2. Selon l’art. 221 al. 1 CPP, la détention provisoire et la détention pour des motifs de sûreté ne peuvent être ordonnées que lorsque le prévenu est fortement soupçonné d’avoir commis un crime ou un délit et qu’il y a sérieusement lieu de craindre qu’il se soustraie à la procédure pénale ou à la sanction prévisible en prenant la fuite (let. a), qu’il compromette la recherche de la vérité en exerçant une influence sur des personnes ou en altérant des moyens de preuve (let. b) ou qu’il compromette sérieusement et de manière imminente la sécurité d’autrui en commettant des crimes ou des délits graves après avoir déjà commis des infractions du même genre (let. c ; modifié au 1er janvier 2024 [RO 2023 p. 468]). Les conditions prévues par l’art. 221 al. 1 CPP sont alternatives et non cumulatives (TF 7B_386/2024 du 30 avril 2024 consid. 2.3).
3. Le recourant ne conteste pas, à raison, l’existence de soupçons suffisants à son encontre. On rappellera que la fouille de ses
- 6 - effets lors de son interpellation a permis la saisie de plusieurs drogues, que différentes comptabilités écrites de la main du prévenu, mentionnant le nom de consommateurs de drogues, des quantités de différentes substances et diverses annotations « vendu » ont été retrouvées dans sa chambre et qu’il a admis la vente de MDMA et de pilules d’ecstasy devant le Ministère public. 4. 4.1 Le recourant conteste en revanche le risque de fuite. Il fait valoir qu’il est de nationalité suisse, qu’il est né à Lausanne où il a vécu toute sa vie et où réside sa famille, qu’il n’a jamais quitté la Suisse où vivent également ses deux enfants et qu’il envisage d’entamer une formation de tatoueur. Il aurait d’ailleurs déjà pris des renseignements au sujet des formations existantes et aurait des amis disposés à lui offrir une place d’apprentissage. Le fait qu’il ait changé de domicile à plusieurs reprises ces dernières années ne permettrait par ailleurs pas de considérer qu’il prendra la fuite une fois libéré. Il précise être disposé à informer les autorités de poursuite pénale de son prochain domicile, voire de fournir tout contrat de bail ou attestation d’hébergement à sa sortie de détention. 4.2 Selon l'art. 221 al. 1 let. a CPP, la détention provisoire et la détention pour des motifs de sûreté peuvent être ordonnées s'il y a sérieusement lieu de craindre que le prévenu se soustraie à la procédure pénale ou à la sanction prévisible en prenant la fuite. D'après la jurisprudence, le risque de fuite doit s'analyser en fonction d'un ensemble de critères tels que le caractère de l'intéressé, sa moralité, ses ressources, ses liens avec l'État qui le poursuit, ainsi que ses contacts à l'étranger, qui font apparaître le risque de fuite non seulement possible mais également probable.
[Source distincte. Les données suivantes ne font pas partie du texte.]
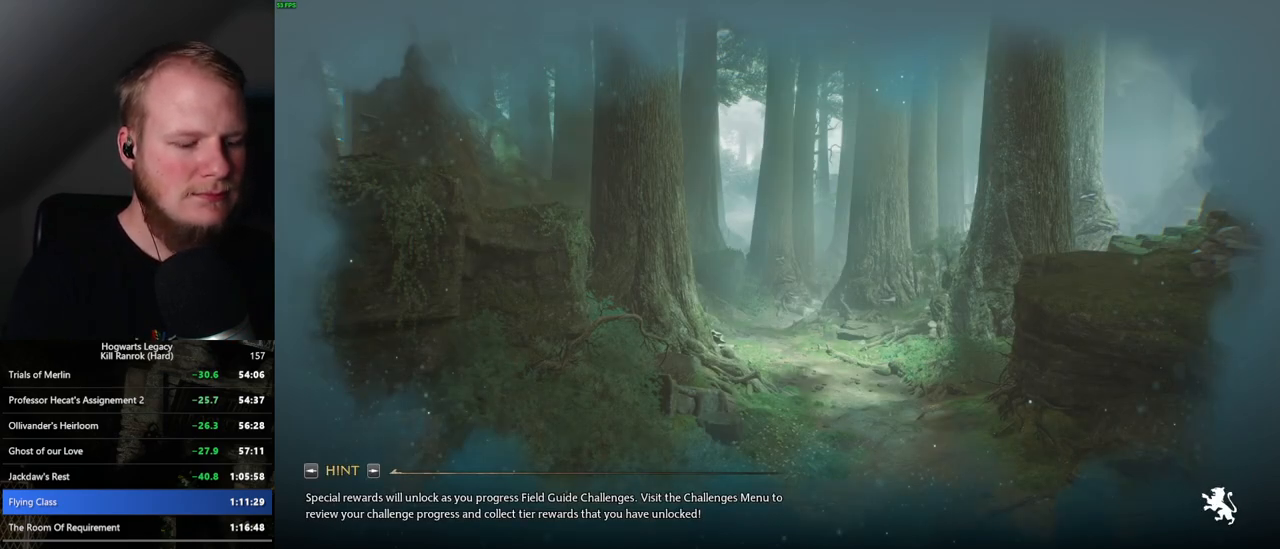
{"keys": [], "mouse": [], "events": []}
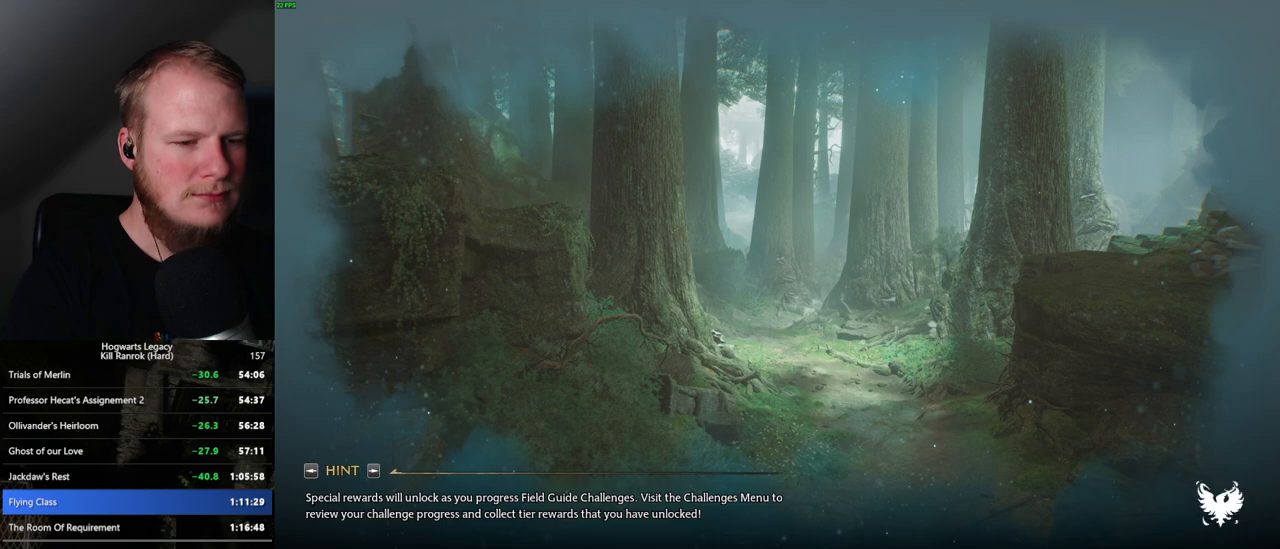
{"keys": [], "mouse": [], "events": [[284, "m", "down"], [334, "m", "up"], [434, "m", "down"], [467, "m", "up"]]}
La gravité de l'infraction ne peut pas, à elle seule, justifier la prolongation de la détention, même si elle permet souvent de présumer un danger de fuite en raison de l'importance de la peine dont le prévenu est menacé (ATF 145 IV 503 consid. 2.2; TF 7B_234/2024 du 14 mars 2024 consid. 4.2.1). Le risque de fuite s'étend
- 7 - également au risque de se soustraire à la procédure pénale ou à la sanction prévisible en tombant dans la clandestinité à l'intérieur du pays (ATF 143 IV 160 consid. 4.3). 4.3 En l’espèce, il est vrai que le recourant est de nationalité suisse. Il est toutefois un consommateur régulier de produits stupéfiants. Il n’a jusqu’alors jamais fait état de liens particulièrement étroits avec sa famille et ses enfants et ne paraît ainsi pas pouvoir compter sur un quelconque soutien familial. Il a d’ailleurs été condamné notamment pour lésions corporelles simples qualifiées à l’encontre de la mère de ses enfants. Il a par ailleurs expliqué que depuis 2020, il avait parfois pu être hébergé chez une connaissance, à l’auberge de jeunesse Jeunotel ou dans le cadre d’une colocation, mais avait principalement vécu dans la rue (PV aud. 1, R. 4 ; PV aud. 3, lignes 304 ss). Il n’a ainsi aucun domicile fixe et ne précise d’ailleurs même pas, dans son recours, l’endroit où il logerait en cas de libération. Le recourant n’a en outre pas d’emploi régulier et n’a pu subvenir à ses besoins que grâce à des petits boulots au noir (PV aud. 1, R. 4) et aux revenus de son trafic. Le projet de réinsertion évoqué dans son recours – soit qu’il envisageait d’abandonner le travail dans la restauration et d’entamer une formation de tatoueur – ne repose sur aucun élément concret. À défaut du moindre point d’ancrage un tant soit peu tangible et compte tenu de la peine à laquelle il se sait désormais exposé au vu des faits qui lui sont reprochés, il existe un risque manifeste que le recourant se réfugie dans la clandestinité s’il venait à être libéré. Mal fondé, le moyen doit donc être rejeté.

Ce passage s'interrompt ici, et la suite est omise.